Doctor of Philosophy

Program

English

Supervisor

Dr. Tilottama Rajan

Abstract

This dissertation focuses on the way Romantic-period philosophers, artists and writers were critically engaged with various Romantic-period disciplines, those branches of learning that were complexly enmeshed with the inhuman and putting increasing pressure on the concept of “the human.” Over the course of five chapters, this study pursues the problematic of “the human” across the borders of philosophy, where Immanuel Kant entertains extraterrestrials while organizing the new discipline of pragmatic anthropology; the early and late illuminated work of poet-engraver William Blake, which enables us to think the inhumanities within the human; the closet drama and poetry of Percy Bysshe Shelley, which think the inhumanity of life; and the fiction of Mary Shelley, as a thought experiment about the end of man and posthuman survival of man’s cultural achievements. “The Romantic Posthuman and Posthumanities” analyzes the human at its borders with the inhuman in Romantic literature. It examines the erosion of these borders through the way key disciplines (aesthetics, literature) were thematized in literary texts by Blake and the Shelleys. This thesis makes the case that a theoretical thinking about the end of man, of a humanism associated with man and his disciplinary formations, and a reflection on what comes after this end, all have their inception in Romantic thought.

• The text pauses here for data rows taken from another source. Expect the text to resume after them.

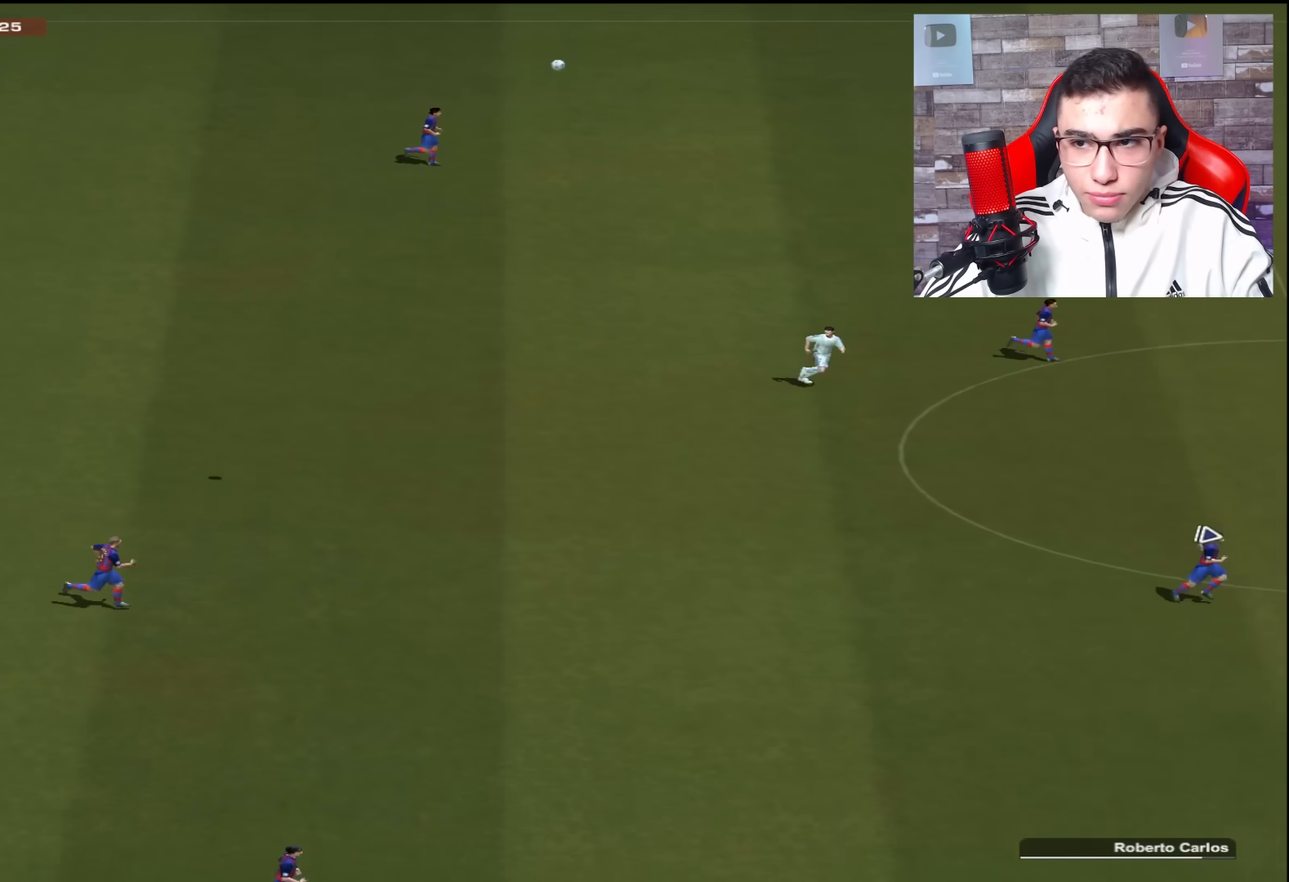
{"buttons": ["CROSS"], "left_stick": "up-left", "right_stick": "center", "events": [[233, "left_stick", "up"], [300, "left_stick", "up-left"], [500, "CROSS", "down"]]}
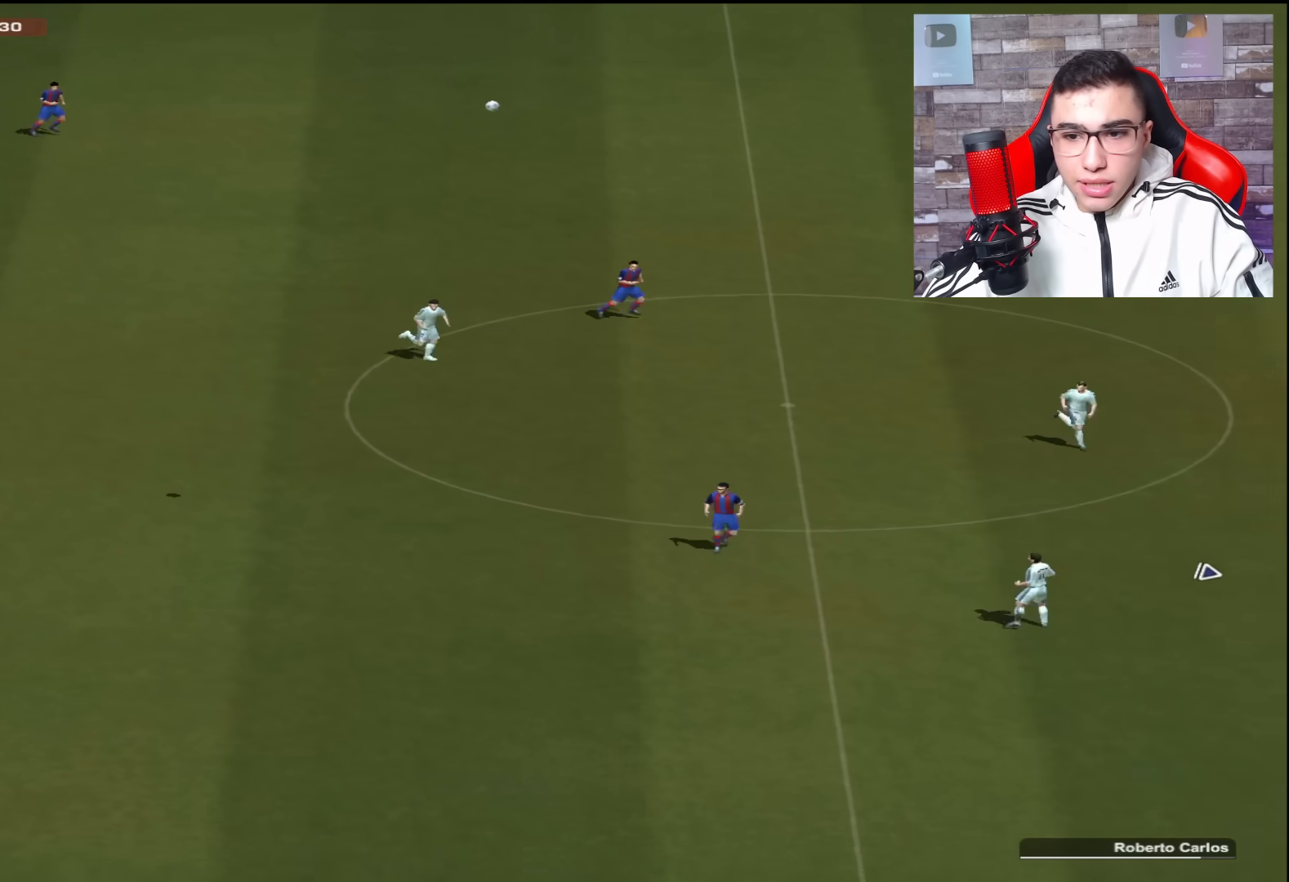
{"buttons": [], "left_stick": "up-left", "right_stick": "center", "events": [[101, "CROSS", "up"]]}
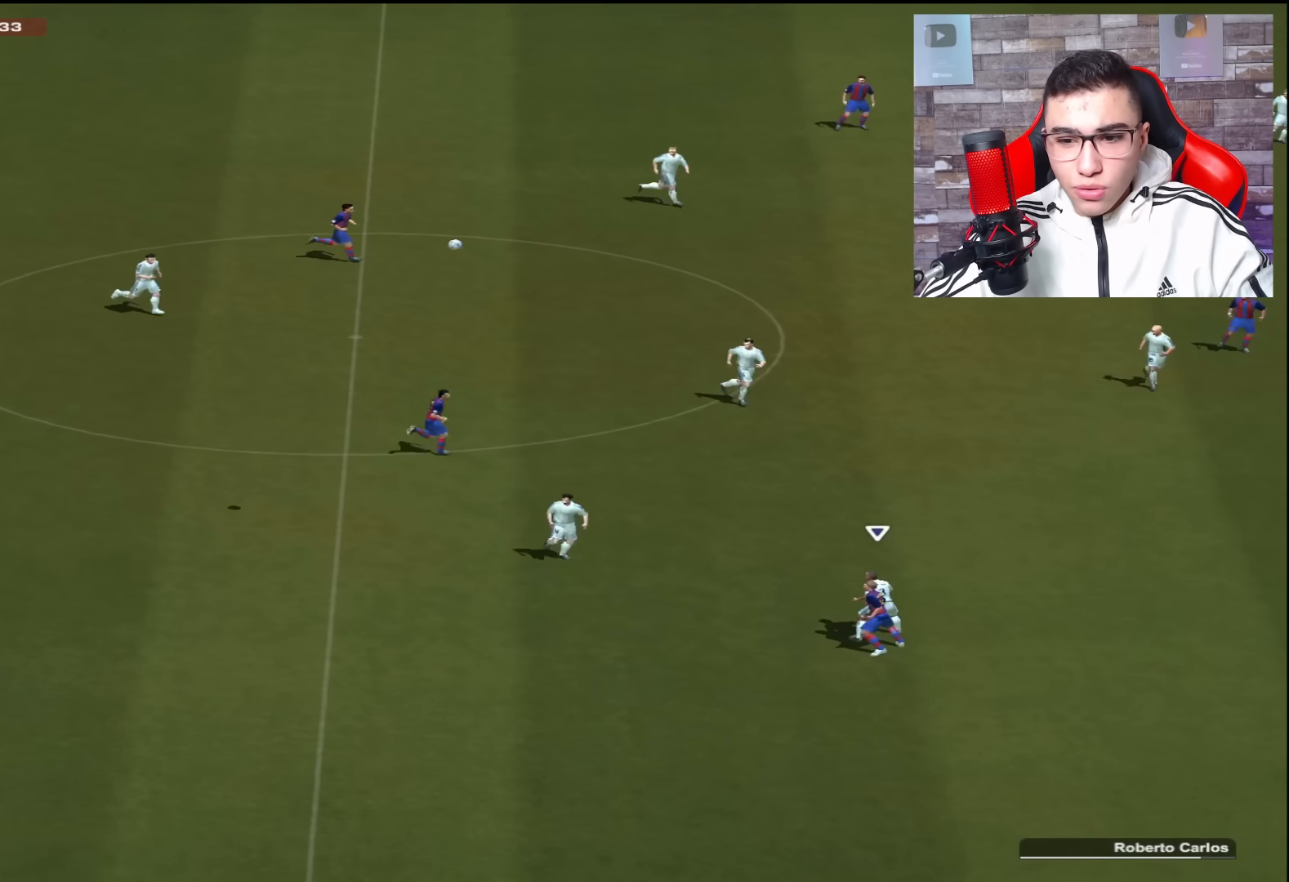
{"buttons": [], "left_stick": "up-left", "right_stick": "center", "events": []}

Here, Romanticism is a sign of history for man’s fragilization, for a privileged conception of man and of a certain understanding of life, a counter-discourse to Enlightenment humanism. What emerges – and this is the real importance of this endeavour – is a more comprehensive portrait of the ways in which the human and a decidedly humanistic understanding of life in the long Romantic period were widely and complexly enmeshed with – to follow Blake – an “innumerable company” of inhumans, including ether, rocks, plants, infusoria, and animals. This study reflects on our contemporary lives within what is increasingly being called the “posthumanities,” and hopes that as we move towards this new humanities we will acknowledge and better understand our debt to Romantic thought, our model for a hybridized interdisciplinary thought wherein art and science, human and inhuman are frequently entwined.